Regarding possible directions for future inter-Asian star studies, new inter-Asian media star phenomena might include, initially, the emergence of cross-cultural celebrity couples; for example, the Chinese film actress Tang Wei, who is married to Korean director Kim Tae-Yong, and the marriage between Korean actress Chae Lim and Chinese actor Gao Zi Qi. Researchers can analyze how media frame the intimate relationships of these celebrities, who live out the Korean reality show, We Got Married, and echo the larger China–Korea interactions in diplomacy and economy.
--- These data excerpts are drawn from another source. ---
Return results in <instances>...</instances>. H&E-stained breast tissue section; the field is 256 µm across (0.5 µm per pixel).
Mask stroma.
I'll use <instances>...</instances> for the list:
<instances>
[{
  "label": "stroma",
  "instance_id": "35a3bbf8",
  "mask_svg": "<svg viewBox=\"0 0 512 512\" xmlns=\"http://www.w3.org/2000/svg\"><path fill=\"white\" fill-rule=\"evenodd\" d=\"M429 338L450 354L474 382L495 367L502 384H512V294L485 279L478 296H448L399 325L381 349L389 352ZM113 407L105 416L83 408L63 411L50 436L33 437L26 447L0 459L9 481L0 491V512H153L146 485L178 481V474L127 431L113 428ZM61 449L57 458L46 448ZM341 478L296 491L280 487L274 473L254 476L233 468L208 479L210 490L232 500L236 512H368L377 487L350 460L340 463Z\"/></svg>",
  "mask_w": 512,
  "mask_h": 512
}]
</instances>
Another objective might be cultural politics surrounding the performers who have multicultural backgrounds. East Asian media have never been in lack of Western educated media stars, but “mixed blood” performers, whose foreignness can mean either privilege or inferiority, have become more prevalent in East Asian show business in the age of globalization. Each medium environment as a system has its affordance, which is, in fact, mutable in the long run, for the performing space of these “foreigners.” For instance, TV drama and variety shows typically attract audiences by producing closeness and domesticity, whereas film would do so by deliberately controlling audiences’ cognitive distance with text (Marshall 1997, 198). The “mixed blood” performers may become the face of fashion and advertisements, but they hardly break into the highly domestic domain of television drama. In Taiwan, some performers of Eurasian descent have taken leading roles, previously long occupied by ethno-national performers. In Taiwanese urban romantic dramas, their physical differences are abstracted into socioeconomic gaps as they usually play urban youngsters with upper class backgrounds. In another case, Vietnamese-Taiwanese actress Helen Thanh Dao has complained about being typecast as the Vietnamese wife to a Taiwanese man, such as in the social realist dramas on Public TV System (The Little Cosmos No 33 2013). The on-screen difference between the two types of “mixed blood” performers signi fies the racial hierarchy pattern in Taiwanese society and the lingering Western domination. In variety shows, the performing artists are framed as individuals suffering from various stereotypical imaginations. The eagerness of both types of “mixed blood” performers to break these stereotypes that the society attributes to them seems to illuminate the myth of multiculturalism in Taiwanese society which is oscillating between Sino-centrism and post-Sino-centrism. Their career as public figures in a media business and market-driven capitalist economy depends on the contesting public attitude towards the formation of culture and individuality in the course of time. How they are presented in these media deserves more critical attention.